> **TASK DESCRIPTION**
Copy out every line of text in the records below without any change, and leave the pictures out of your answer.

[Records from a data collection]
§ §

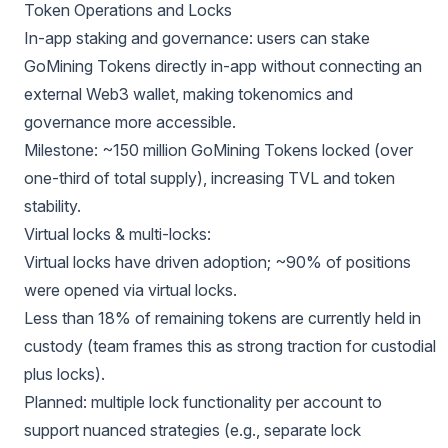
Token Operations and Locks
In-app staking and governance: users can stake
GoMining Tokens directly in-app without connecting an
external Web3 wallet, making tokenomics and
governance more accessible.
Milestone: ~150 million GoMining Tokens locked (over
one-third of total supply), increasing TVL and token
stability.
Virtual locks & multi-locks:
Virtual locks have driven adoption; ~90% of positions
were opened via virtual locks.
Less than 18% of remaining tokens are currently held in
custody (team frames this as strong traction for custodial
plus locks).
Planned: multiple lock functionality per account to
support nuanced strategies (e.g., separate lock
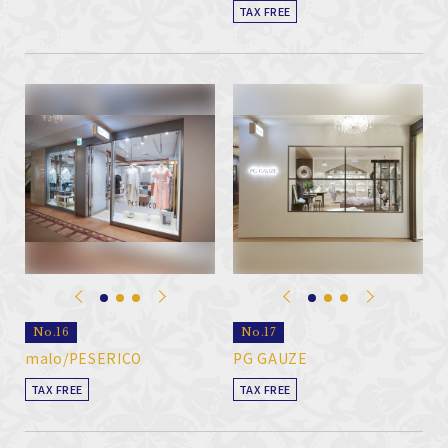
TAX FREE
No.16
No.17
malo/PESERICO
PG GAUZE
TAX FREE
TAX FREE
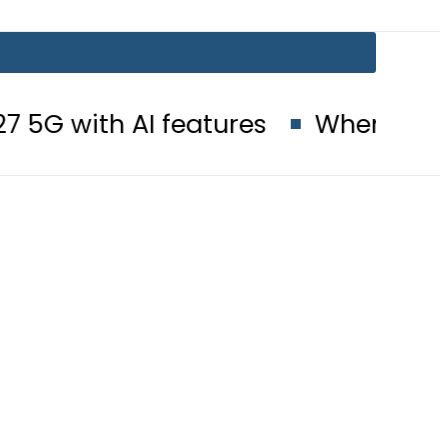
I features
When will Schools reo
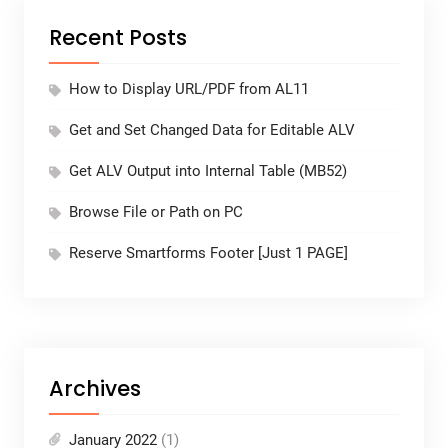
Recent Posts
How to Display URL/PDF from AL11
Get and Set Changed Data for Editable ALV
Get ALV Output into Internal Table (MB52)
Browse File or Path on PC
Reserve Smartforms Footer [Just 1 PAGE]
Archives
January 2022
(1)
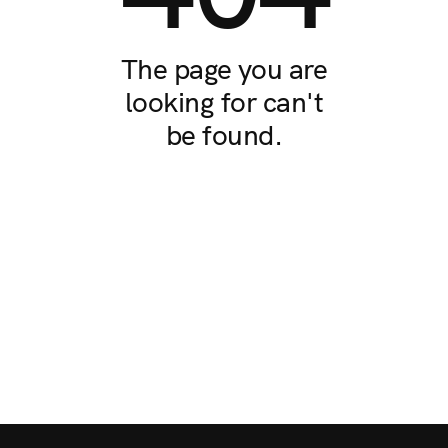
The page you are
looking for can't
be found.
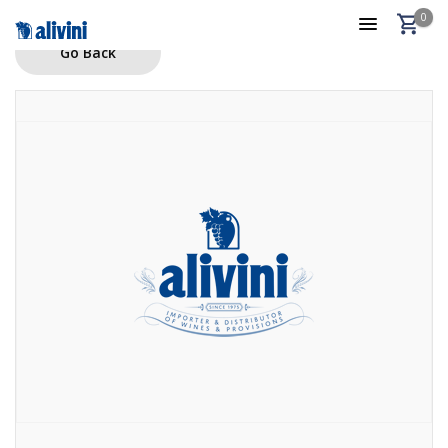
0
Go Back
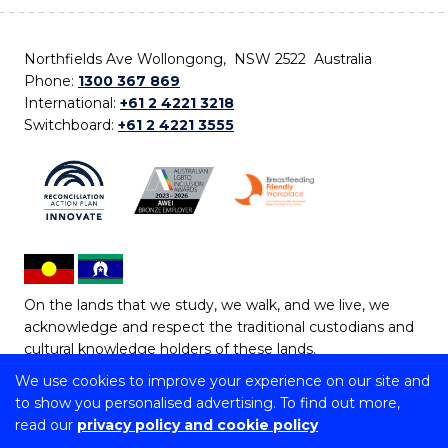
Northfields Ave Wollongong, NSW 2522 Australia
Phone:
1300 367 869
International:
+61 2 4221 3218
Switchboard:
+61 2 4221 3555
On the lands that we study, we walk, and we live, we
acknowledge and respect the traditional custodians and
cultural knowledge holders of these lands.
We use cookies to improve your experience on our site and
Copyright © 2026 University of Wollongong
to show you personalised advertising. To find out more,
CRICOS Provider No: 00102E | TEQSA Provider ID:
read our
privacy policy and cookie policy
PRV12062 | ABN: 61 060 567 686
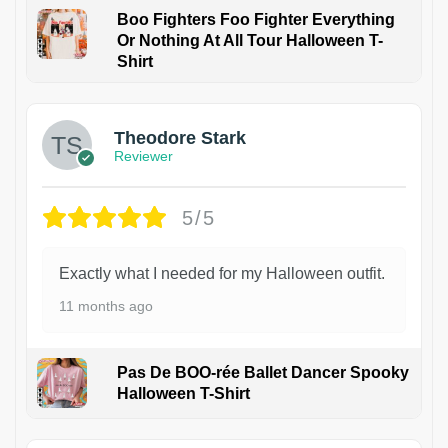
Boo Fighters Foo Fighter Everything
Or Nothing At All Tour Halloween T-
Shirt
Theodore Stark
Reviewer
5/5
Exactly what I needed for my Halloween outfit.
11 months ago
Pas De BOO-rée Ballet Dancer Spooky
Halloween T-Shirt
1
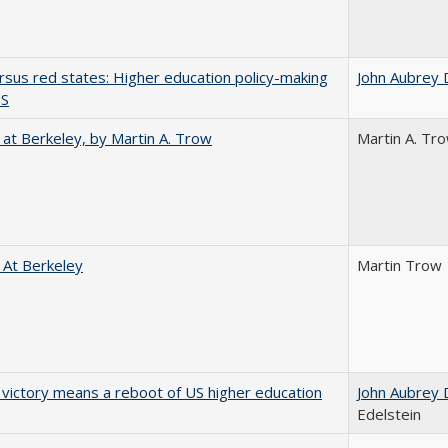
rsus red states: Higher education policy-making
John Aubrey 
US
 at Berkeley, by Martin A. Trow
Martin A. Tr
 At Berkeley
Martin Trow
 victory means a reboot of US higher education
John Aubrey 
Edelstein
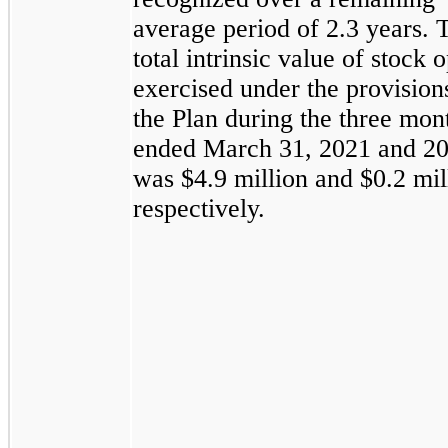
average period of 2.3 years. 
total intrinsic value of stock 
exercised under the provision
the Plan during the three mon
ended March 31, 2021 and 2
was $4.9 million and $0.2 mil
respectively.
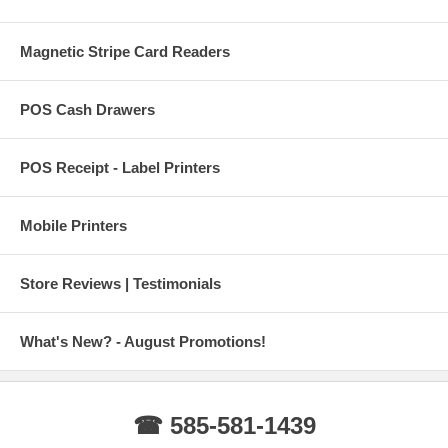
Magnetic Stripe Card Readers
POS Cash Drawers
POS Receipt - Label Printers
Mobile Printers
Store Reviews | Testimonials
What's New? - August Promotions!
☎ 585-581-1439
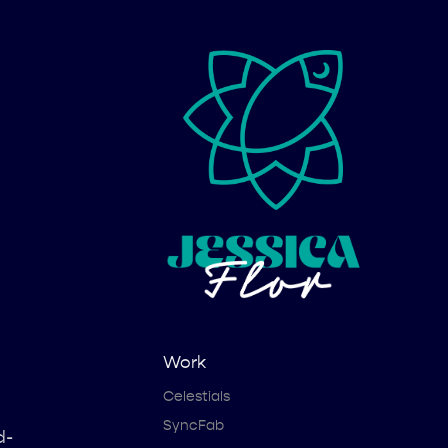
Work
Celestials
SyncFab
d-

§ §

> **RESPONSE TO THIS TASK**
Token Operations and Locks
In-app staking and governance: users can stake
GoMining Tokens directly in-app without connecting an
external Web3 wallet, making tokenomics and
governance more accessible.
Milestone: ~150 million GoMining Tokens locked (over
one-third of total supply), increasing TVL and token
stability.
Virtual locks & multi-locks:
Virtual locks have driven adoption; ~90% of positions
were opened via virtual locks.
Less than 18% of remaining tokens are currently held in
custody (team frames this as strong traction for custodial
plus locks).
Planned: multiple lock functionality per account to
support nuanced strategies (e.g., separate lock
TAX FREE
No.16
No.17
malo/PESERICO
PG GAUZE
TAX FREE
TAX FREE
I features
When will Schools reo
Recent Posts
How to Display URL/PDF from AL11
Get and Set Changed Data for Editable ALV
Get ALV Output into Internal Table (MB52)
Browse File or Path on PC
Reserve Smartforms Footer [Just 1 PAGE]
Archives
January 2022
(1)
The page you are
looking for can't
be found.
0
Go Back
Northfields Ave Wollongong, NSW 2522 Australia
Phone:
1300 367 869
International:
+61 2 4221 3218
Switchboard:
+61 2 4221 3555
On the lands that we study, we walk, and we live, we
acknowledge and respect the traditional custodians and
cultural knowledge holders of these lands.
We use cookies to improve your experience on our site and
Copyright © 2026 University of Wollongong
to show you personalised advertising. To find out more,
CRICOS Provider No: 00102E | TEQSA Provider ID:
read our
privacy policy and cookie policy
PRV12062 | ABN: 61 060 567 686
Boo Fighters Foo Fighter Everything
Or Nothing At All Tour Halloween T-
Shirt
Theodore Stark
Reviewer
5/5
Exactly what I needed for my Halloween outfit.
11 months ago
Pas De BOO-rée Ballet Dancer Spooky
Halloween T-Shirt
1
rsus red states: Higher education policy-making
John Aubrey 
US
 at Berkeley, by Martin A. Trow
Martin A. Tr
 At Berkeley
Martin Trow
 victory means a reboot of US higher education
John Aubrey 
Edelstein
average period of 2.3 years. 
total intrinsic value of stock 
exercised under the provision
the Plan during the three mon
ended March 31, 2021 and 2
was $4.9 million and $0.2 mil
respectively.
Magnetic Stripe Card Readers
POS Cash Drawers
POS Receipt - Label Printers
Mobile Printers
Store Reviews | Testimonials
What's New? - August Promotions!
☎ 585-581-1439
Work
Celestials
SyncFab
d-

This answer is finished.